Оперативник опешил от грубости женщины и проводил её недоумевающим взглядом под мрачные смешки криминалиста и судмедэксперта. Клара, проваливаясь по щиколотку в снег, пошла к своей машине по следам погибшего. Она пыталась представить, в какое время суток он пробирался через лес. Почему именно через лес? Это был день? Может, ночь? Куда он шёл? Убегал от кого-то? Женщина подошла к своей машине к машине, поставила в дверь стаканчик-пепельницу, села за руль и немедленно скрылась в закате.

– Это что было? – Оперативник посмотрел на криминалиста.

– Ну, следователи ведь люди весьма занятые и загруженные, – молодой криминалист снял маску и стягивал с замёрзших рук перчатки, – а у этой ещё и характер поганый, – он хмыкнул и стукнул кулаком опера в плечо. – Не бери в голову. Забирай мальца и поехали в отдел.


Дежурство Клары завершилось внезапным задержанием с поножовщиной, и после всплеска адреналина у неё, кажется, совсем не осталось сил. Женщина пыталась думать о том, не повредит ли соль с дороги кузов её чёрной глянцевой мечты детства, сколько времени придётся потратить, чтобы отмыть машину, или лучше заехать на мойку. Или о том, что уже слишком поздно ехать в отдел и пытаться найти там хоть кого-то. Клара всеми силами заставляла отвлечься от мысли о том, что муж грозился приготовить на ужин рыбу.

И лучше бы это была фугу.

Путь до дома займёт ещё больше времени, ведь Кларе придётся заехать в магазин, чтобы купить вино.

Юрий Лермонтов всегда изумительно готовил мясо. Любое мясо. От армянского шашлыка до мяса по-французски или итальянской поркетты. Подобрать вино к хорошо приготовленному блюду проще простого: для говядины подойдет Каберне и Пино Нуар, для телятины – Шардоне и Санджовезе, ягнятина и баранина сочетаются с Каберне Совиньон, а свинина с Шардоне или Шираз. До замужества Клара даже в страшном сне не назвала бы себя ценительницей вин, но чтобы запомнить сочетания вкусов у неё ушло меньше полугода. Хуже дела обстояли с рыбой. Перебить гадкий вкус мог только палёный самогон, выжигающий все вкусовые рецепторы, но сегодня Клара ограничится бутылкой белого сухого.

На въезде в город женщина остановилась на перекрестке и открыла окно, чтобы вдохнуть влажный городской воздух. В такой час автомобилей на трассе почти нет. Почти тихо и почти безлюдно. Случайные пешеходы перебегают дорогу, парочки расходятся по домам, провожая друг друга. Природа притаилась: замолкли собаки, не кричат ночные птицы, затих ветер. В голове следователя проскользнула мысль: «Сегодня что-то произойдет». Магнитола уловила радиоволну и из колонок раздался ритмичный хит, выметая все размышления.
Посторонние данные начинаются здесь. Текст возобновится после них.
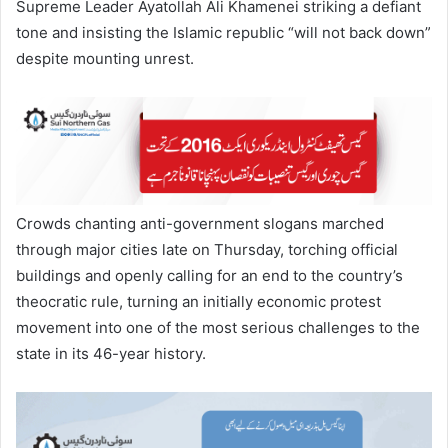
Supreme Leader Ayatollah Ali Khamenei striking a defiant
tone and insisting the Islamic republic “will not back down”
despite mounting unrest.
Crowds chanting anti-government slogans marched
through major cities late on Thursday, torching official
buildings and openly calling for an end to the country’s
theocratic rule, turning an initially economic protest
movement into one of the most serious challenges to the
state in its 46-year history.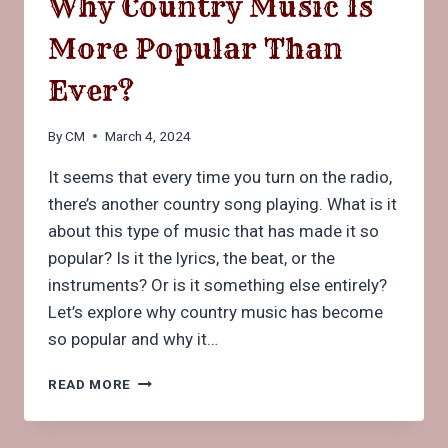
Why Country Music Is
More Popular Than
Ever?
By
CM
March 4, 2024
It seems that every time you turn on the radio,
there’s another country song playing. What is it
about this type of music that has made it so
popular? Is it the lyrics, the beat, or the
instruments? Or is it something else entirely?
Let’s explore why country music has become
so popular and why it…
WHY
READ MORE
COUNTRY
MUSIC
IS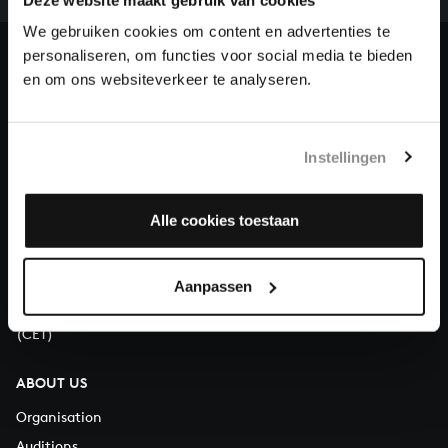
heritage of Bach, by supporting us with a donation!
We gebruiken cookies om content en advertenties te
personaliseren, om functies voor social media te bieden
Donate
en om ons websiteverkeer te analyseren.
About All of Bach
Instellingen
QUESTIONS?
Alle cookies toestaan
E.
info@bachvereniging.nl
T.
+31 (0)30 - 251 3413
Aanpassen
You can call us on Monday to Friday from 9:30 am to 12:30 pm
(CET)
ABOUT US
Organisation
Auditions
Когда Клара подъехала к дому, улицы коттеджного района уже погрузились в сон под чутким присмотром фонарного света. Только один двор озарился приветственными огнями и откатил ворота, стоило Карле подъехать. В далёкие времена выбора молодожёнами недвижимости, этот дом стоял в одиночестве, окруженный с трех сторон лесом, чем и привлёк внимание Клары. Теперь же коттедж Лермонтовых стоит почти в середине квартала, а лес сохранился лишь на заднем дворе. На пороге собственного дома женщина почувствовала, как желудок скололо болью. Она вспомнила, что это чувство ещё называют «засосало под ложечкой». Возможно, у неё всего-навсего обострился гастрит, давно граничащий с язвой, или это предчувствие приближающегося абстрактно-катастрофического явления под названием «пиздец», но Клара слишком устала, чтобы разбираться в этом.
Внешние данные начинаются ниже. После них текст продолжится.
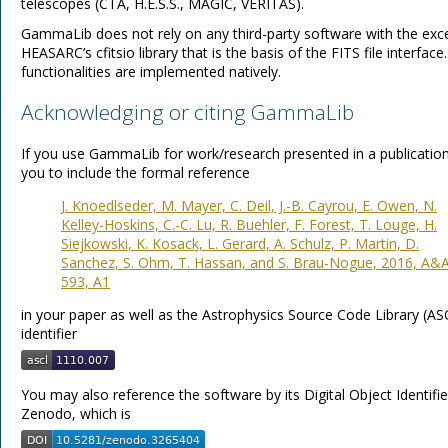
telescopes (CTA, H.E.S.S., MAGIC, VERITAS).
GammaLib does not rely on any third-party software with the exc
HEASARC’s cfitsio library that is the basis of the FITS file interface.
functionalities are implemented natively.
Acknowledging or citing GammaLib
If you use GammaLib for work/research presented in a publicatio
you to include the formal reference
J. Knoedlseder, M. Mayer, C. Deil, J.-B. Cayrou, E. Owen, N.
Kelley-Hoskins, C.-C. Lu, R. Buehler, F. Forest, T. Louge, H.
Siejkowski, K. Kosack, L. Gerard, A. Schulz, P. Martin, D.
Sanchez, S. Ohm, T. Hassan, and S. Brau-Nogue, 2016, A&A
593, A1
in your paper as well as the Astrophysics Source Code Library (AS
identifier
You may also reference the software by its Digital Object Identifi
Zenodo, which is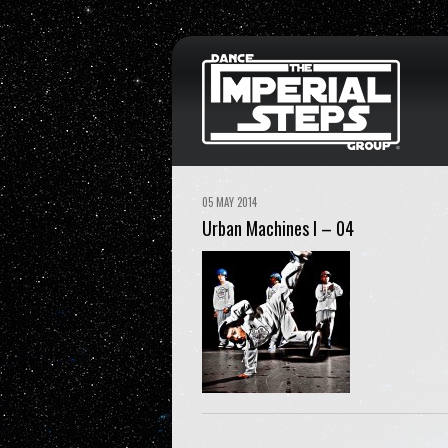
05 MAY 2014
Urban Machines I – 04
– Я дома, – скорее для себя самой констатировала женщина и не ждала ответа, но на её голос в прихожую выплыло черноволосое чудовище и всем своим видом намекало, что этот вечер станет одним из самых запоминающихся в жизни Клары. И в самом плохом смысле этого слова.

– Мама? – Паша в удивленно смотрел на Клару, словно не ожидал её встретить. Женщина же заметила его новые очки в черной оправе, поднятые на лоб в роли ободка для волос, рассмотрела темные тени под глазами, россыпь едва заметных веснушек на переносице, свежий след от царапины на правой щеке, закатанные рукава безликой чёрной водолазки и бледные полоски шрамов на запястьях, потёртые джинсы и домашние тапочки. И ничто из этого не предвещало спокойную ночь.

– Сын? – Клара пронзила взглядом парня. От звука её голоса взгляд подростка потускнел, словно остекленел, теряя всякий отблеск эмоций.